Requirements for hierarchical clustering
Hierarchical clustering can be used with arbitrary similarity and dissimilarity measures. (Most tools expect a dissimilarity, but will allow negative values - it's up to you to ensure whether small or large valued will be preferred.).
Only methods based on centroids or variance (such as Ward's method) are special, and should be used with squared Euclidean.
(To understand why, please study these linkages carefully.)
Single-linkage, average-linkage, complete-linkage are not much affected, it will still be the minimum / average / maximum of the pairwise dissimilarities.

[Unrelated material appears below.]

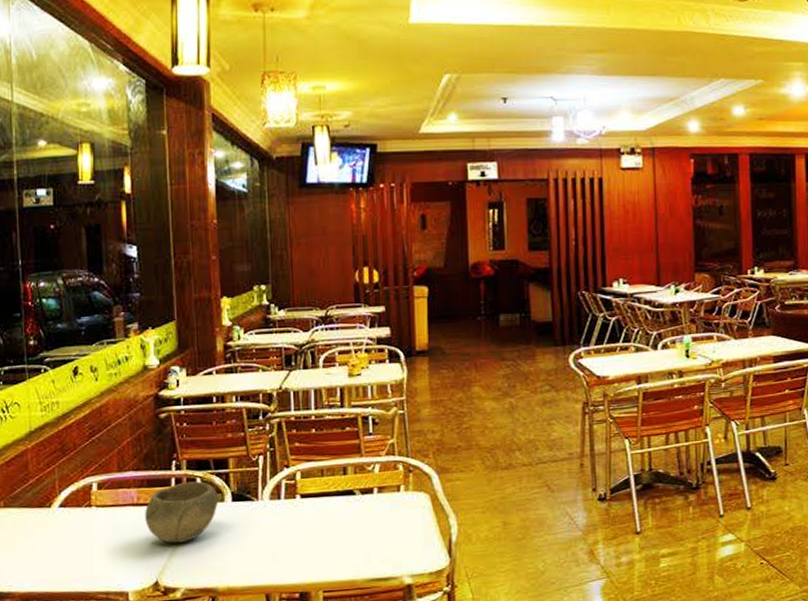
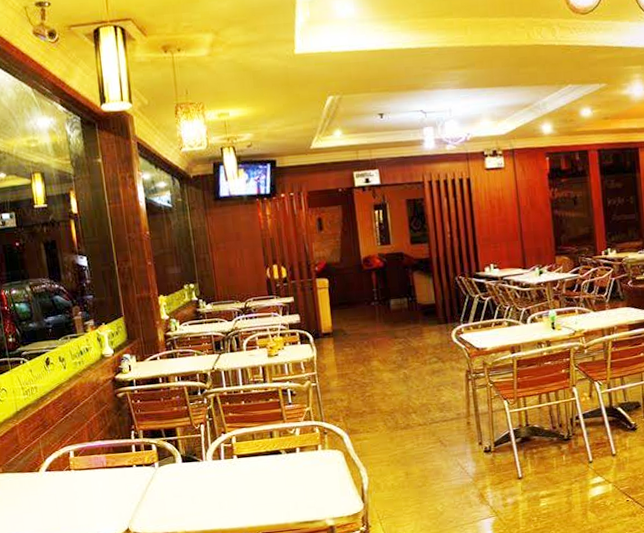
bowl: present [145,481,219,543] -> none [113,447,171,498]

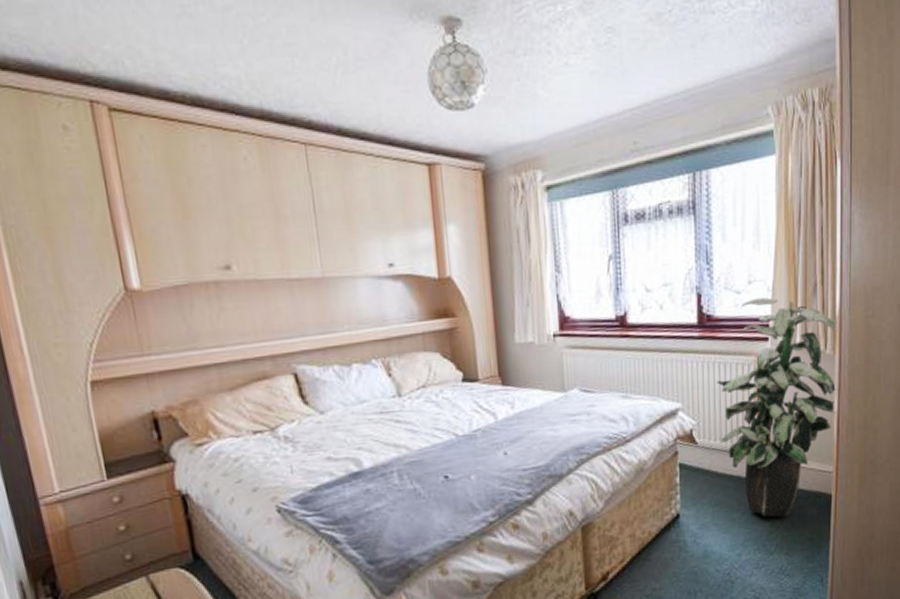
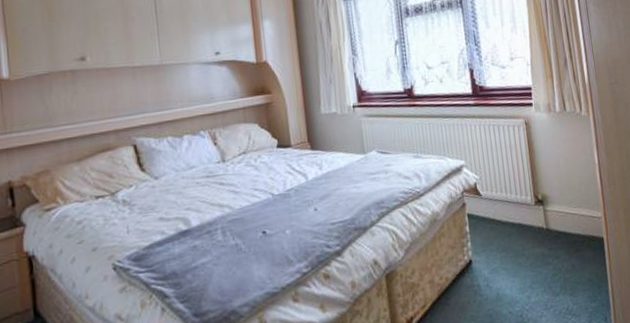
indoor plant: present [716,297,837,518] -> none [493,70,597,261]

Correlation as distance measure
If you preprocess your data ($n$ observations, $p$ features) such that each feature has $\mu=0$ and $\sigma=1$ (which disallows constant features!), then correlation reduces to cosine:
$$ \text{Corr} (X,Y) = \frac{\text{Cov}(X, Y)} {\sigma_X \sigma_Y}
= \frac{\mathbb{E} \left[ (X - \mu_X) (Y - \mu_Y) \right]} {\sigma_X \sigma_Y}
= \mathbb{E} [XY] = \frac1n \left<X, Y\right> $$
Under the same conditions, squared Euclidean distance also reduces to cosine:
$$ d_\text{Euclid}^2(X,Y) = \sum (X_i - Y_i)^2
= \sum X_i^2 + \sum Y_i^2 - 2 \sum X_i Y_i \\
= 2n - 2\left<X, Y\right> = 2n \left[1 - \text{Corr}(X, Y)\right] $$
Therefore, unless your data is degenerate, using correlation for hierarchical clustering should be okay. Just preprocess it as explained above, then use squared Euclidean distance.